Dissociation of Dairy From its Animal Origin and the Role of Disgust to Reduce Dairy Consumption
Authors
Abstract
Human consumption of cow milk dairy is detrimental to both animal welfare and maintaining climate stability. In two studies, we investigated the relationship between dairy consumption and features of cow milk associated with disgust and food rejection: its animal origin as a bodily fluid and pathogen susceptibility. Specifically, we examined whether emphasising these features through the link between cow milk and lactate would reduce willingness to consume dairy through increased disgust. In Study 1 we conducted an online experiment (N = 155; between-persons) manipulating the salience of these features (reading about lactation vs. digestion in cows) and measured the effect on disgust towards cow milk and willingness to consume cow milk and derived dairy products.
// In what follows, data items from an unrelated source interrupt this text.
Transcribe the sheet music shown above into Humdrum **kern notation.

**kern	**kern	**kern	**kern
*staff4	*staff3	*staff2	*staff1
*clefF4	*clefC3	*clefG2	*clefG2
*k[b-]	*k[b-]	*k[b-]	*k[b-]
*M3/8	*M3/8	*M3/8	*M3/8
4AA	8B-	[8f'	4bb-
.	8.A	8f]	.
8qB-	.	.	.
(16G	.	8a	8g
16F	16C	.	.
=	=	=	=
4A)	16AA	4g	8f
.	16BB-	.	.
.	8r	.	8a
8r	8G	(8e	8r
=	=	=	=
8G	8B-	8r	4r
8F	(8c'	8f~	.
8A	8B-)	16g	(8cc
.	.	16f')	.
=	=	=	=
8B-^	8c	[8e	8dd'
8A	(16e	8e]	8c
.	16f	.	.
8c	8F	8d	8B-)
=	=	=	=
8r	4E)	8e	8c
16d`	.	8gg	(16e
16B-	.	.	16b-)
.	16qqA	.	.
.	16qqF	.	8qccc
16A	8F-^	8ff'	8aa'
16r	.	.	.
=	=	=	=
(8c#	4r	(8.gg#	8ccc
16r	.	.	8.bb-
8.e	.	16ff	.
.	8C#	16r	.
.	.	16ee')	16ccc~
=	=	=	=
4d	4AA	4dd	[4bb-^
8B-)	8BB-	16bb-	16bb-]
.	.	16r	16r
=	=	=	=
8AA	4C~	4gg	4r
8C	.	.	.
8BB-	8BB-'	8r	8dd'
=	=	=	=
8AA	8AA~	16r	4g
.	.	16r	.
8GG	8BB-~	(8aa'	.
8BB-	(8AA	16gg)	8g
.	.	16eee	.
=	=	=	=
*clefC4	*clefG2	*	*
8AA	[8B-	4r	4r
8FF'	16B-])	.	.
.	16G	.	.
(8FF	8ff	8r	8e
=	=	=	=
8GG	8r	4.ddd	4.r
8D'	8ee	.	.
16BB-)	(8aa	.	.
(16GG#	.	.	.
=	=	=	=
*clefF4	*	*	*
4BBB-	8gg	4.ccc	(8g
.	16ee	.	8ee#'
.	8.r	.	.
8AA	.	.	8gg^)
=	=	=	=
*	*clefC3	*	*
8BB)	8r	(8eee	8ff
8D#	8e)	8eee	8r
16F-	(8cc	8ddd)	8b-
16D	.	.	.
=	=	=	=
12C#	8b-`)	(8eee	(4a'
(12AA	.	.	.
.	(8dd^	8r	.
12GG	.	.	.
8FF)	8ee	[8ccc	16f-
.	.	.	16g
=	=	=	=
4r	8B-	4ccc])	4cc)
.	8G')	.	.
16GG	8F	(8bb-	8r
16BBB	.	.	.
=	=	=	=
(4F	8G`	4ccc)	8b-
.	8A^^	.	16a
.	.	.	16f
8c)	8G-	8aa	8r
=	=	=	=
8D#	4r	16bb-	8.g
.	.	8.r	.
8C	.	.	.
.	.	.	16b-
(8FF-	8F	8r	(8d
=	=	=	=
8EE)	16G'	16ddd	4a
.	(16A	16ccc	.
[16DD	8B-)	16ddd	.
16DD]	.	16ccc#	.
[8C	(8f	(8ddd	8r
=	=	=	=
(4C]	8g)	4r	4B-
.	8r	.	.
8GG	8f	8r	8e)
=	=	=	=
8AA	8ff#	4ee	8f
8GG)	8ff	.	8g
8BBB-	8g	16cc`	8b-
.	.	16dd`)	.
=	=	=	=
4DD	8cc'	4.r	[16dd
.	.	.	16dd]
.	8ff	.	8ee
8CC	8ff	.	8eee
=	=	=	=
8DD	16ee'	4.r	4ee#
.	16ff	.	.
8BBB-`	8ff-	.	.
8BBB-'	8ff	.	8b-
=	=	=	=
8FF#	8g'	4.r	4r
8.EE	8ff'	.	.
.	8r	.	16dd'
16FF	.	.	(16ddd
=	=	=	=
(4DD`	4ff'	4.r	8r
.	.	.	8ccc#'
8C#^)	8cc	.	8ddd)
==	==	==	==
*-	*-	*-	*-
Compared to the digestion manipulation, the lactation manipulation significantly increased disgust towards dairy, which fully mediated a reduction in self-reported consumption willingness. Study 2 was a conceptual replication with an in-person experiment (N = 76; within-persons) using the same manipulation (reading about lactation in cows) and measuring disgust towards cow milk and behavioural intentions to eat dairy milk chocolate (serving size). We found a similar increase in disgust towards dairy but no effect on milk chocolate serving size. We conclude that emphasising the bodily nature of lactation increases disgust towards cow milk, but this does not reliably decrease intended consumption.